Another sleepless night. Another night where the loudest thing in the city are my thoughts, and the occasional wail of a passing siren. As I sit beneath the veil of darkness, slowly consuming from my tea cup, my broken mind navigates the catacombs of memory. My mind has become an ossuary crafted from experience. On this night, like so many before it, I remember the dead. No matter how I try to detach myself from this macabre frame of thought, the ghosts usually win, and I am left remembering them. Seeing their faces through the shadows. Even if I turn the lights on around me, they then burn themselves onto my eyes, and fill my surroundings. They are impossible to forget. Witnessing faces grimace and contort with pain of both physical, and emotional, is a sight not easily forgotten. Especially when it has been consumed copiously.
As the numbers on the clock change, I am made aware that time is passing. Yet I am stuck in thought. Stuck in a different time. In a different place. A place where time stands still, and the dead are alive…

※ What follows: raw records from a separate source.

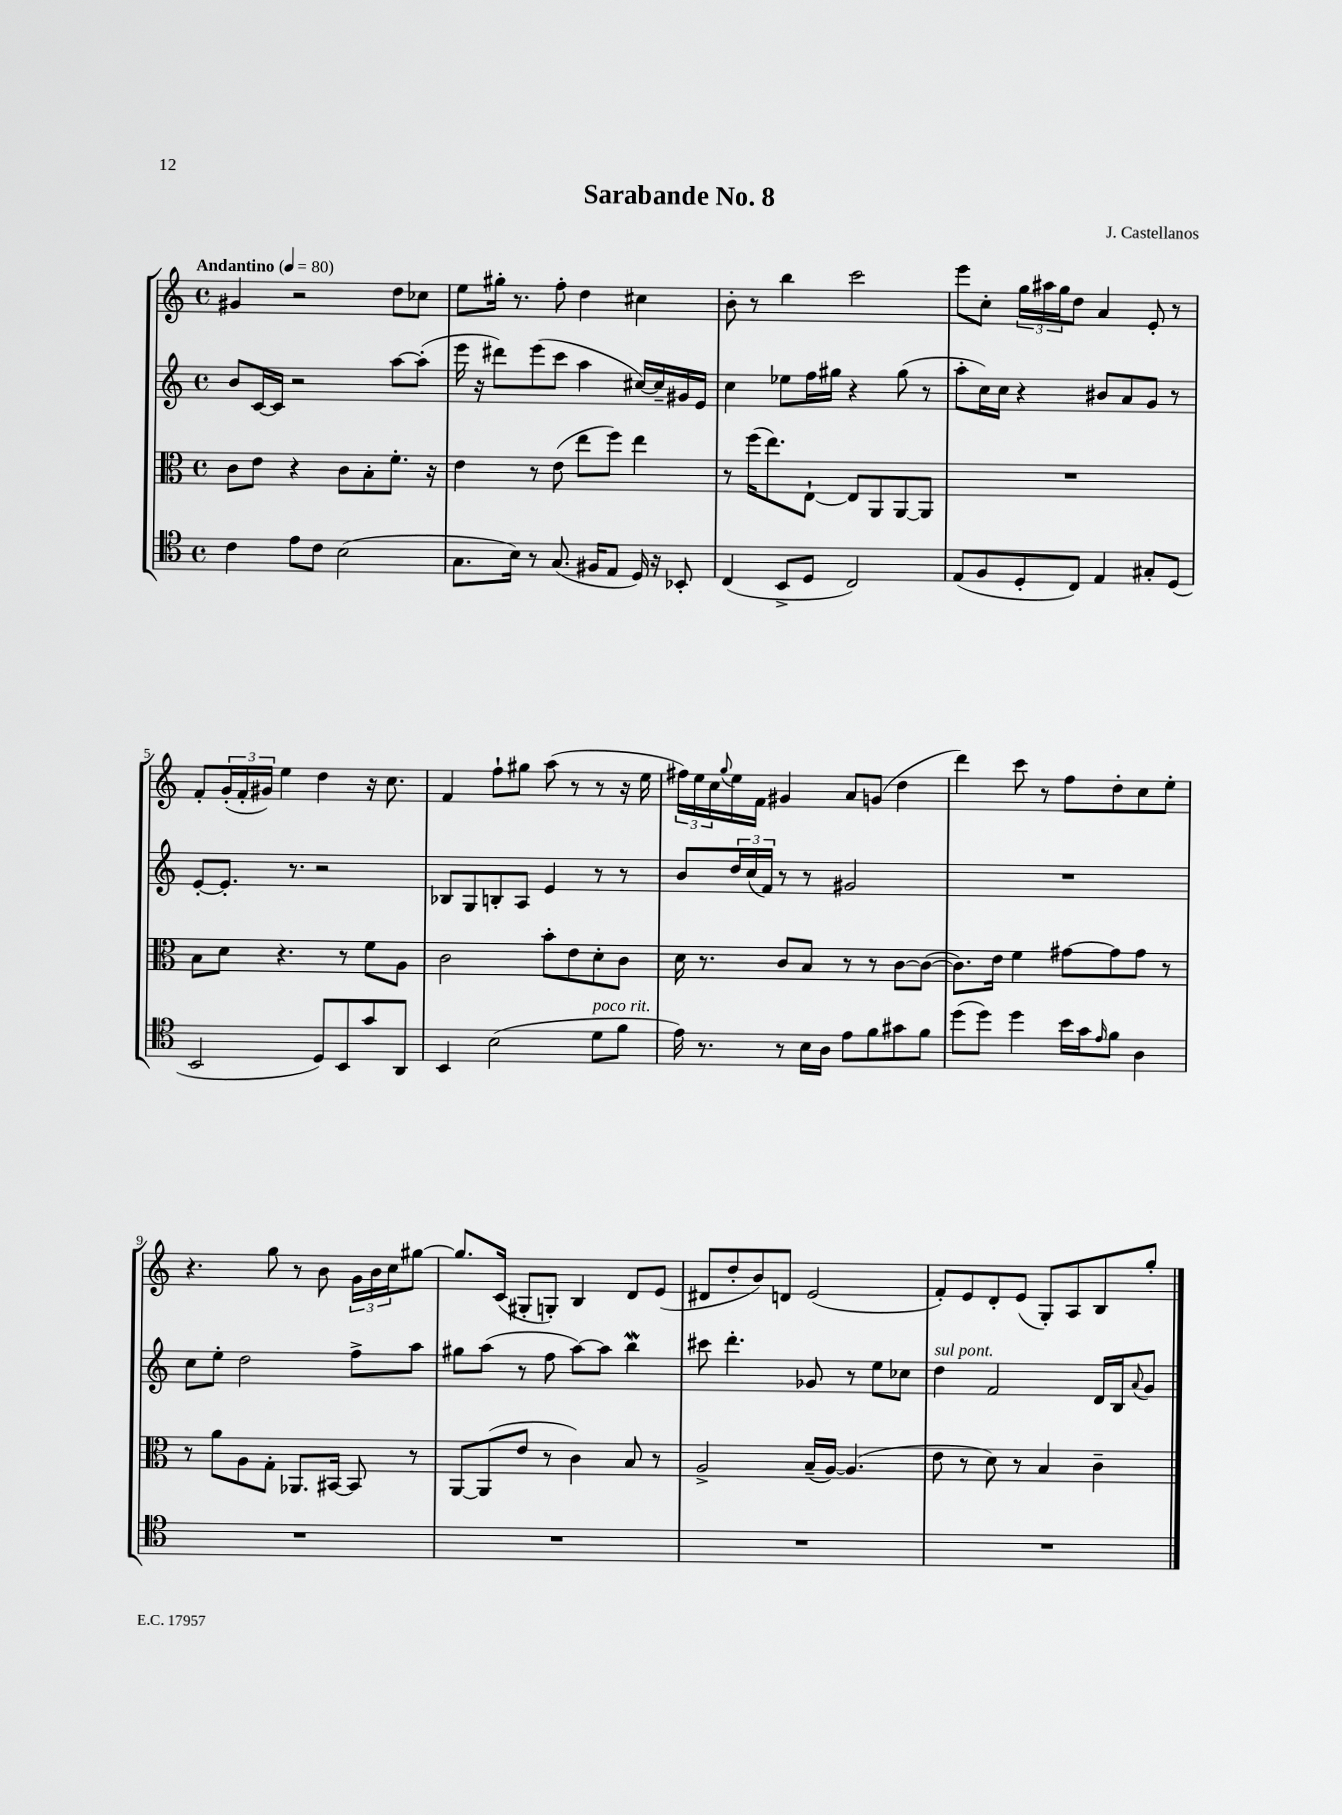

**kern	**kern	**kern	**kern
*staff4	*staff3	*staff2	*staff1
*clefC4	*clefC3	*clefG2	*clefG2
*k[]	*k[]	*k[]	*k[]
*M4/4	*M4/4	*M4/4	*M4/4
*met(c)	*met(c)	*met(c)	*met(c)
*MM80	*MM80	*MM80	*MM80
4c	8c	8b	4g#
.	8e	[16c	.
.	.	16c]	.
8e	4r	2r	2r
8c	.	.	.
(2B	8c	.	.
.	8B'	.	.
.	8.f'	[8aa	8dd
.	.	(8aa']	8cc-
.	16r	.	.
=	=	=	=
8.G	4e	16eee	8ee
.	.	16r	.
.	.	8ddd#)	16gg#'
16B)	.	.	8.r
8r	8r	(8eee	.
(8.G	(8e	8ccc	8ff'
.	8ee	4aa	4dd
16F#	.	.	.
8E	8ff)	.	.
16D)	4ee	[16cc#)	4cc#
16r	.	16cc#~]	.
8BB-'	.	16g#	.
.	.	16e	.
=	=	=	=
(4C	8r	4cc	8b'
.	(16ff	.	8r
.	8.ee)	.	.
8BB^	.	8ee-	4bb
8D	[8E`	16ff	.
.	.	16gg#	.
2C)	8E]	4r	2ccc
.	8AA	.	.
.	[8AA	(8gg#	.
.	8AA]	8r	.
=	=	=	=
(8E	1r	8aa'	8eee
8F	.	16cc)	8cc'
.	.	16cc	.
8D'	.	4r	24gg
.	.	.	24aa#
.	.	.	24gg
8C)	.	.	8dd
4E	.	8b#	4a
.	.	8a	.
8G#'	.	8g	8e'
(8D	.	8r	8r
=	=	=	=
2BB	8B	[8e'	8f'
.	8d	8.e']	(24g'
.	.	.	24f'
.	.	.	24g#)
.	4.r	.	4ee
.	.	8.r	.
8D)	.	2r	4dd
8BB	8r	.	.
8g	8f	.	16r
.	.	.	8.cc
8AA	8A	.	.
=	=	=	=
4BB	2c	8B-	4f
.	.	8G	.
(2B	.	8B'	8ff`
.	.	8A	8gg#
.	8b'	4e	(8aa
.	8e	.	8r
8d	8d'	8r	8r
8f	8c	8r	16r
.	.	.	16ee
=	=	=	=
16e)	16d	8b	24ff#)
.	.	.	24ee
8.r	8.r	.	.
.	.	.	24cc
.	.	.	8qqgg
.	.	24dd	16ee
.	.	(24cc	.
.	.	.	16f
.	.	24f)	.
8r	8c	8r	4g#
16B	8B	8r	.
16A	.	.	.
8e	8r	2g#	8a
8f	8r	.	(8g
8g#	[8c	.	4dd
8f	(8c_	.	.
=	=	=	=
(8dd	8.c])	1r	4ddd)
8dd)	.	.	.
.	16e	.	.
4dd	4f	.	8ccc
.	.	.	8r
16b	[8g#	.	8ff
16g	.	.	.
16qqe	.	.	.
8f	8g#]	.	8dd'
4A	8g#	.	8cc
.	8r	.	8ee'
=	=	=	=
1r	8r	8cc	4.r
.	8a	8ee'	.
.	8A	2dd	.
.	8G'	.	8gg
.	8.AA-	.	8r
.	.	.	8b
.	[16BB#	.	.
.	8BB#]	8ff^	24g
.	.	.	24b
.	.	.	24cc
.	8r	8aa	[8gg#
=	=	=	=
1r	[8AA	8gg#	8.gg#]
.	(8AA]	(8aa	.
.	.	.	(16c
.	8e	8r	8G#'
.	8r	8ff	8G')
.	4c)	[8aa)	4B
.	.	8aa]	.
.	8B	4bb	8d
.	8r	.	(8e
=	=	=	=
1r	2A^	8ccc#	8d#
.	.	4.ddd'	8dd'
.	.	.	8b)
.	.	.	8d
.	(16B~	8g-	(2e
.	[16A)	.	.
.	(4.A]	8r	.
.	.	8ee	.
.	.	8cc-	.
=	=	=	=
1r	8e	4dd	8f')
.	8r	.	8e
.	8d)	2f	8d'
.	8r	.	(8e
.	4B	.	8G')
.	.	.	8A
.	4c~	16d	8B
.	.	16B	.
.	.	8qqa	.
.	.	8g	8gg'
==	==	==	==
*-	*-	*-	*-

On the menu of memory tonight: suicides. Served not at all rare. But instead, plentiful. As a medic, I have been on the scene of more suicides that I would care to admit. I hated them. They were always uncomfortable calls to respond to. I suppose the first suicide that comes to mind when I try to think on it, is of a family friend – Luc. I never witnessed nor responded to his suicide however, I was too young. But my mother’s reaction to it? That I remember. That I was there for.
From there, it sort of becomes a blur with only a few stand-out’s. One suicide melting into the other. Their faces though – I remember them. All of them…
The look of the dead is an odd sight to see. I have seen bodies that lay still with a type of surprise glazed to their final expression. Eyes open. Eyes closed. Different stages of decay. Some bloated, some not. Some horrifyingly grotesque in scent, and equally as horrid in sight. The look of the dead, is an odd-sight-to see…
In twenty-three-days, I will be forced to recall another life cut short from darkness – Greg. A former paramedic, and preserver of life, who took his own after saving so many. Maybe too many? …
It’s the start of a new year. Yet thoughts of old remain. This is just part of me now. Woven in the fabric of who I am. It is something that I have to live with. No matter how many times I ring in a, Happy New Year. The thing about Post-Traumatic Stress Disorder, is that it does not care what year it is. It does not comply to the time-honoured tradition of the holidays. It offers you no reprieve nor rest. There is no closure, despite the past-tense. There are only nights like tonight; ones spent alone. Even if you are around company. This is something I am learning to live with. Day by day…
Through my chosen professions, and now with the sudden and unexpected passing of my mother, my mum, a whole has been left inside of me. A gaping, cavernous void. Perhaps a whole that may have always been there? Only, it has grown in depth and size as I traveled from one trauma, to the next. I have tried many things to fill this empty space: booze, drugs, pills, women that are mine for only a night, and even eye-balling someone to see if I can start a fight. Nothing satiates the pain. Nothing… Another thing that I am just beginning to learn. Day by day.
I have been typing for long enough now to have witnessed as the blackened night sky transitioned into the bluish hue of early morning. The roadways are alive with passing cars and heavy busses. A new day. For me, especially on nights, well, mornings such as these, the days, much like the suicides, melt from one into the other.
Tuesday, the day of the dead. The dead that only I can see…
My tea cup is empty, and I have nothing more to say. So, for now I will leave it at this – good morning.